La plateforme de marchés de prédiction Kalshi annonce de nouvelles mesures pour renforcer la protection des mineurs, tout en maintenant l'accès pour les 18-20 ans, malgré les appels à durcir les règles. Ces initiatives interviennent alors que les marchés de prédiction gagnent en popularité, mais suscitent également des inquiétudes croissantes quant à leur impact sur les jeunes.
Des outils innovants pour limiter l'accès aux mineurs
Selon le PDG de Kalshi, Tarek Mansour, la plateforme interdit déjà aux moins de 18 ans de trader. Désormais, l'entreprise renforce ses dispositifs avec plusieurs mesures :
- Reconnaissance faciale obligatoire : Tous les utilisateurs doivent utiliser cette technologie lors de la création de leur compte, rendant plus difficile l'accès via des comptes familiaux.
- Vérification renforcée pour les profils à risque : Certains utilisateurs jugés plus vulnérables devront fournir une photo d'identité.
- Authentification à deux facteurs : Une couche supplémentaire de sécurité pour protéger les comptes.
- Outil de surveillance des connexions : Les utilisateurs pourront détecter si quelqu'un d'autre a accédé à leur compte.
« Nous agissons de manière proactive, avant même d'y être contraints, car nous estimons que ces mesures sont essentielles », déclare Mansour. « Notre objectif est de définir un nouveau standard en matière de protection des clients. »
Un enjeu de santé publique
Les craintes concernant l'impact des marchés de prédiction sur les jeunes s'intensifient. Une étude de Common Sense Media révèle que 36 % des garçons âgés de 11 à 17 ans ont parié au cours de l'année écoulée, dont 49 % des 17 ans. Jonathan Cohen, responsable politique à l'American Institute for Boys and Men, souligne :
« Les risques liés aux paris sportifs touchent de manière disproportionnée les jeunes hommes. Les marchés de prédiction représentent désormais le nouveau front dans ce débat. »
Un débat sur la classification des marchés de prédiction
Mansour défend une position claire : les marchés de prédiction ne devraient pas être assimilés à des paris, car les utilisateurs échangent entre eux et non contre une maison de jeu. Pourtant, les régulateurs et les législateurs américains poussent pour un encadrement plus strict.
Le 13 mars, les sénateurs Kirsten Gillibrand (D-NY) et Dave McCormick (R-PA) ont présenté le Prediction Market Act de 2026, qui imposerait des programmes d'auto-exclusion et une vérification d'âge obligatoire. Par ailleurs, la NBA et la PGA Tour ont récemment demandé à ce que l'âge minimum pour trader soit relevé à 21 ans, aligné sur celui des casinos et des paris sportifs dans la plupart des États.
« Comme les paris sportifs, les marchés de prédiction comportent des risques financiers significatifs, particulièrement pour les jeunes », a déclaré Dan Spillane, vice-président exécutif de la NBA, dans une lettre adressée à la Commodity Futures Trading Commission (CFTC), qui supervise ces marchés.

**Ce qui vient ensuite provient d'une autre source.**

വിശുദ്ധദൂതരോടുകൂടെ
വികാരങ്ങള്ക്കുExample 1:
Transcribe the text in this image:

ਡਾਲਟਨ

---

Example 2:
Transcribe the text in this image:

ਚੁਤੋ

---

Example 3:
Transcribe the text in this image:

L'analyste spécialisé dans les paris sportifs Dustin Gouker commente : « Dans un contexte où les contrats de prédiction sportive ne vont pas disparaître à court terme, les ligues demandent des mesures qui s'alignent sur leurs préoccupations. Un âge minimum plus élevé est une proposition intéressante et pertinente. »

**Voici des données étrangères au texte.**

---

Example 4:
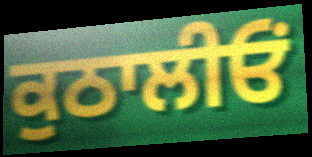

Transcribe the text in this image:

ਕੁਠਾਲੀਓਂ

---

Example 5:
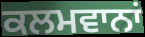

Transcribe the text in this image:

ਕਲਮਵਾਨਾਂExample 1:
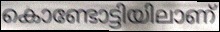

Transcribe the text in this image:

കൊണ്ടോട്ടിയിലാണ്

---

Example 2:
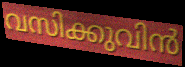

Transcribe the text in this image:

വസിക്കുവിൻ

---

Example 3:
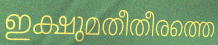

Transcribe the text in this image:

ഇക്ഷുമതീതീരത്തെ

L'avenir des marchés de prédiction en question
Alors que Kalshi et d'autres acteurs du secteur résistent aux pressions, les débats sur la régulation et la protection des jeunes utilisateurs devraient s'intensifier. La plateforme continue de promouvoir ses outils de sécurité, tout en défendant son modèle économique basé sur l'échange entre pairs.